* TASK BRIEF *
Exact repetition of every record is required.

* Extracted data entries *
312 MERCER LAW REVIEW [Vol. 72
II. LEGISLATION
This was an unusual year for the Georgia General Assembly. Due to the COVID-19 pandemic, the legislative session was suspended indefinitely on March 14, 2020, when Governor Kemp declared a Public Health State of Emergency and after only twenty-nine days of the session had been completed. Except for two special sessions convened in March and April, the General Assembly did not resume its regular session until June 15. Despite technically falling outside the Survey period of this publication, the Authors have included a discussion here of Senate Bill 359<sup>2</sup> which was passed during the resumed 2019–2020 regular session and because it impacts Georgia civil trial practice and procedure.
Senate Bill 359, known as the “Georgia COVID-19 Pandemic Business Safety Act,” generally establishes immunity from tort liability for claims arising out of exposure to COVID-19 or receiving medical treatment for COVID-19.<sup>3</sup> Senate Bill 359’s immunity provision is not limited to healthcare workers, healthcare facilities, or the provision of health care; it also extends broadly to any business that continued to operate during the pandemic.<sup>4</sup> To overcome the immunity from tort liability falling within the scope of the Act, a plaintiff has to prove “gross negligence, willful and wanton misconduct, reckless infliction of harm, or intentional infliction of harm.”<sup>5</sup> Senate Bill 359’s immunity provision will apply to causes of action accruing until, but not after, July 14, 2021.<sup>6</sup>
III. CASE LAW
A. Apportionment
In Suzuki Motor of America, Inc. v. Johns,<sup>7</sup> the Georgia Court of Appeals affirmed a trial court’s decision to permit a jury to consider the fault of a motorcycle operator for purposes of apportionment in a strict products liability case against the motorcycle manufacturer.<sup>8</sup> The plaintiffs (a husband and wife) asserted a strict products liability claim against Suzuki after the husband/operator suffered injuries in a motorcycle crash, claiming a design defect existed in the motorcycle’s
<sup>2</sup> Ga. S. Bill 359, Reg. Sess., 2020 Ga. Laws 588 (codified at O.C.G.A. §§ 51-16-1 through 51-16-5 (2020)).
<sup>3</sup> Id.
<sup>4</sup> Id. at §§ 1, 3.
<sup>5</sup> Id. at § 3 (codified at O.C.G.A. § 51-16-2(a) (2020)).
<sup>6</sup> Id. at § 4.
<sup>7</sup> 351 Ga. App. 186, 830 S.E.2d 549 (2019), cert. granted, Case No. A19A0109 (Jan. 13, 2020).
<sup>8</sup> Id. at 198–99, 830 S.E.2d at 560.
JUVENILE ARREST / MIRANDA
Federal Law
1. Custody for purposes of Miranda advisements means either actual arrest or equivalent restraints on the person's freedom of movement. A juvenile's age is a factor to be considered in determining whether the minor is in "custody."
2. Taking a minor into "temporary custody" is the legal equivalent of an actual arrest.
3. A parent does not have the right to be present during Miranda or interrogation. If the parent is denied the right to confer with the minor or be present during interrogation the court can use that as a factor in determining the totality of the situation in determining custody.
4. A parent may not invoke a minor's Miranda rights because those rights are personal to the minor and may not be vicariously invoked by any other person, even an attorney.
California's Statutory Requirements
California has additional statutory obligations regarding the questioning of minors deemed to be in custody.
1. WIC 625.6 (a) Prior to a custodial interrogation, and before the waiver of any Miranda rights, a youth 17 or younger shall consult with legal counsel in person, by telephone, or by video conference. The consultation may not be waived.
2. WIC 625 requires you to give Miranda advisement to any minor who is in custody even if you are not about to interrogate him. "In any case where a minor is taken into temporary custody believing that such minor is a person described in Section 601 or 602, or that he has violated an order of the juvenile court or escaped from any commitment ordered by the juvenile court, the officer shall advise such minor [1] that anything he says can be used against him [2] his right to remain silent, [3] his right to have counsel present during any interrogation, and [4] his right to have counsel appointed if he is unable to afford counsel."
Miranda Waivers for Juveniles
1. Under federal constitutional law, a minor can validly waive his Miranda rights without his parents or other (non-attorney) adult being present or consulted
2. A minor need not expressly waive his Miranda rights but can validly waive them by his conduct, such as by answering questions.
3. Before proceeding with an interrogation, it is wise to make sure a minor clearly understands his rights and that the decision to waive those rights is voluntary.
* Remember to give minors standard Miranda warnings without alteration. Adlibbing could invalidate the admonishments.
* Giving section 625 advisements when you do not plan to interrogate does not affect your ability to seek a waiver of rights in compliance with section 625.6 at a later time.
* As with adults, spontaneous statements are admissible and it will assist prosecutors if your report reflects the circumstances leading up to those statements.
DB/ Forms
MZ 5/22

* SOLUTION TO THE PROBLEM *
312 MERCER LAW REVIEW [Vol. 72
II. LEGISLATION
This was an unusual year for the Georgia General Assembly. Due to the COVID-19 pandemic, the legislative session was suspended indefinitely on March 14, 2020, when Governor Kemp declared a Public Health State of Emergency and after only twenty-nine days of the session had been completed. Except for two special sessions convened in March and April, the General Assembly did not resume its regular session until June 15. Despite technically falling outside the Survey period of this publication, the Authors have included a discussion here of Senate Bill 359<sup>2</sup> which was passed during the resumed 2019–2020 regular session and because it impacts Georgia civil trial practice and procedure.
Senate Bill 359, known as the “Georgia COVID-19 Pandemic Business Safety Act,” generally establishes immunity from tort liability for claims arising out of exposure to COVID-19 or receiving medical treatment for COVID-19.<sup>3</sup> Senate Bill 359’s immunity provision is not limited to healthcare workers, healthcare facilities, or the provision of health care; it also extends broadly to any business that continued to operate during the pandemic.<sup>4</sup> To overcome the immunity from tort liability falling within the scope of the Act, a plaintiff has to prove “gross negligence, willful and wanton misconduct, reckless infliction of harm, or intentional infliction of harm.”<sup>5</sup> Senate Bill 359’s immunity provision will apply to causes of action accruing until, but not after, July 14, 2021.<sup>6</sup>
III. CASE LAW
A. Apportionment
In Suzuki Motor of America, Inc. v. Johns,<sup>7</sup> the Georgia Court of Appeals affirmed a trial court’s decision to permit a jury to consider the fault of a motorcycle operator for purposes of apportionment in a strict products liability case against the motorcycle manufacturer.<sup>8</sup> The plaintiffs (a husband and wife) asserted a strict products liability claim against Suzuki after the husband/operator suffered injuries in a motorcycle crash, claiming a design defect existed in the motorcycle’s
<sup>2</sup> Ga. S. Bill 359, Reg. Sess., 2020 Ga. Laws 588 (codified at O.C.G.A. §§ 51-16-1 through 51-16-5 (2020)).
<sup>3</sup> Id.
<sup>4</sup> Id. at §§ 1, 3.
<sup>5</sup> Id. at § 3 (codified at O.C.G.A. § 51-16-2(a) (2020)).
<sup>6</sup> Id. at § 4.
<sup>7</sup> 351 Ga. App. 186, 830 S.E.2d 549 (2019), cert. granted, Case No. A19A0109 (Jan. 13, 2020).
<sup>8</sup> Id. at 198–99, 830 S.E.2d at 560.
JUVENILE ARREST / MIRANDA
Federal Law
1. Custody for purposes of Miranda advisements means either actual arrest or equivalent restraints on the person's freedom of movement. A juvenile's age is a factor to be considered in determining whether the minor is in "custody."
2. Taking a minor into "temporary custody" is the legal equivalent of an actual arrest.
3. A parent does not have the right to be present during Miranda or interrogation. If the parent is denied the right to confer with the minor or be present during interrogation the court can use that as a factor in determining the totality of the situation in determining custody.
4. A parent may not invoke a minor's Miranda rights because those rights are personal to the minor and may not be vicariously invoked by any other person, even an attorney.
California's Statutory Requirements
California has additional statutory obligations regarding the questioning of minors deemed to be in custody.
1. WIC 625.6 (a) Prior to a custodial interrogation, and before the waiver of any Miranda rights, a youth 17 or younger shall consult with legal counsel in person, by telephone, or by video conference. The consultation may not be waived.
2. WIC 625 requires you to give Miranda advisement to any minor who is in custody even if you are not about to interrogate him. "In any case where a minor is taken into temporary custody believing that such minor is a person described in Section 601 or 602, or that he has violated an order of the juvenile court or escaped from any commitment ordered by the juvenile court, the officer shall advise such minor [1] that anything he says can be used against him [2] his right to remain silent, [3] his right to have counsel present during any interrogation, and [4] his right to have counsel appointed if he is unable to afford counsel."
Miranda Waivers for Juveniles
1. Under federal constitutional law, a minor can validly waive his Miranda rights without his parents or other (non-attorney) adult being present or consulted
2. A minor need not expressly waive his Miranda rights but can validly waive them by his conduct, such as by answering questions.
3. Before proceeding with an interrogation, it is wise to make sure a minor clearly understands his rights and that the decision to waive those rights is voluntary.
* Remember to give minors standard Miranda warnings without alteration. Adlibbing could invalidate the admonishments.
* Giving section 625 advisements when you do not plan to interrogate does not affect your ability to seek a waiver of rights in compliance with section 625.6 at a later time.
* As with adults, spontaneous statements are admissible and it will assist prosecutors if your report reflects the circumstances leading up to those statements.
DB/ Forms
MZ 5/22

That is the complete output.